As another UK poster mentioned, someone had a massive boner for WW2 and that was when I zoned out. I just didn’t find it that interesting. I’ve always been more fascinated with ancient history and not necessarily of my country though so that’s probably why. Nothing in school was said about colonialism, the UK was neither glorified nor vilified, what was taught was accurate but they picked very specific time periods/events and that’s understandable as there’s only so much time, and to truly understand a topic it has to be concentrated on.

Strangely enough, being Welsh and in Wales, the English were never villainised and we were never taught about the what happened between the English and the Welsh, apart from what happened during the Tudor period. When we were taught about the Roman invasion (and the Scandinavian invasion) those peoples were not vilified either, it was just taught as fact. I like this style of teaching; facts and truth are important and an individual can decide for themselves how they feel about the events. I don’t want my history with side servings of “muh feelings”.

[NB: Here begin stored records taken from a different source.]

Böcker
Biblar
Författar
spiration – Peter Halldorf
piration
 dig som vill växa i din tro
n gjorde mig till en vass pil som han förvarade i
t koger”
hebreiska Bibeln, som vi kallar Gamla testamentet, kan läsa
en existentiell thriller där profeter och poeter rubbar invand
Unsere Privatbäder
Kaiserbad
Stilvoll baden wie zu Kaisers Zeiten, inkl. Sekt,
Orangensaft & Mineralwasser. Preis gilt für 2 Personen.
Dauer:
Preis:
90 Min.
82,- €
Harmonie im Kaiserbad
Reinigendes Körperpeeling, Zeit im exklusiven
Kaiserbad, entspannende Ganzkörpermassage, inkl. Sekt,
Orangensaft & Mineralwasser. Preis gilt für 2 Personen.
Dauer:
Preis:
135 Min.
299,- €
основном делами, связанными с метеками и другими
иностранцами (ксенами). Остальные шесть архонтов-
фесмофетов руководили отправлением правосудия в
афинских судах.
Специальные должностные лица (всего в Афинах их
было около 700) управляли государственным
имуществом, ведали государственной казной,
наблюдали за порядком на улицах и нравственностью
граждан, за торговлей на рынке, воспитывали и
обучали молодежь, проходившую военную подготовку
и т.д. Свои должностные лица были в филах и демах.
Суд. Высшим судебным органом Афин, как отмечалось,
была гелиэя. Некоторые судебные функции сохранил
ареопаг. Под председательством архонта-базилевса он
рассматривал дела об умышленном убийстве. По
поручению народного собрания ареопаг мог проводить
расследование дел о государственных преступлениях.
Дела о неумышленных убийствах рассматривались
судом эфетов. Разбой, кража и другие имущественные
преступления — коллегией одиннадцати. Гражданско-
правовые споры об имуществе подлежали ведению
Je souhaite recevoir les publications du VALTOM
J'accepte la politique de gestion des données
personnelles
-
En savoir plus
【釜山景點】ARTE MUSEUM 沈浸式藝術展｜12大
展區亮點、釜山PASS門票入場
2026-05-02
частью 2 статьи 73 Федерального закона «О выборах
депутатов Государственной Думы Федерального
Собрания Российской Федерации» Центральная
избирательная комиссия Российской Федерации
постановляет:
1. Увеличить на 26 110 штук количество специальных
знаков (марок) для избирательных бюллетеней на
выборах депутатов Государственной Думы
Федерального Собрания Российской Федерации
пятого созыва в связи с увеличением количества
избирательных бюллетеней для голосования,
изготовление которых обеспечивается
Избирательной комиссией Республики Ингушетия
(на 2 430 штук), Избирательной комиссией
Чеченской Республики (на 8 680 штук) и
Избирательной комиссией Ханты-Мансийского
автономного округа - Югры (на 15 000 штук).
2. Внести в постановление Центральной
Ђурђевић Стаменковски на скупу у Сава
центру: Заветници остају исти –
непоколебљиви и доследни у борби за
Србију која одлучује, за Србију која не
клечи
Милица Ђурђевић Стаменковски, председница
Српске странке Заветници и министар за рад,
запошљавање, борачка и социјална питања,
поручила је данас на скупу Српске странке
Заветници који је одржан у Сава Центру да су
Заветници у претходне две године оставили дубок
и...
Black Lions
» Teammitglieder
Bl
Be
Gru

In summary, not everything was taught (impossible task for two hours a week history lesson) but what was taught was less emotion based and simply stated facts. Interestingly enough, when I returned to education in 2019, the history class was much more biased, incorporated feelings and encouraged “how it makes you feel” or “put yourself in the shoes of x, y or z” and overall had a gloomier slant. I did not enjoy this style of being taught. So I went away and read books instead.

It all depends on the teacher you get. I got more fact based and balanced 'history' from social studies than from history class. When the cold war was ending, while everyone's attention was on the first Gulf war, my social studies teacher pointed out what was going on in the USSR at the time. History as it was developing.

Ancient history was also fact based, persians, greeks, romans, monguls, bit of china, arabia, the origins of math and language. Medieval times was still pretty much the same although clearly just focusing on western Europe. Different teachers for the later periods and more opinion and 'pick and choose' history the closer it got to present times. It got so bad in the final year that my history teacher was openly promoting one political party over the others while teaching political history of the early 20th century.

On the other hand I went to a Christian school that taught Evolution theory completely opinion free with a lot of focus on Darwin, while also teaching creation. However the latter was presented as the creation story, as it was written in the bible. Same with many other things from the bible, discussed as stories, never any hint of fact. They also taught us about Islam, opinion free and also other religions. Discussing differences, yet never favoring one over the other. Religion class was more fact based than history class.

In the end, teachers are all humans, humans are all different. No two classes are taught the same, it all depends on the teachers you get. I have great memories and respect for my social studios and religion class teachers (as well as many others). History isn't among the list though. I can't remember hardly anything about the 'better' ones, just a couple things about the one pushing political views.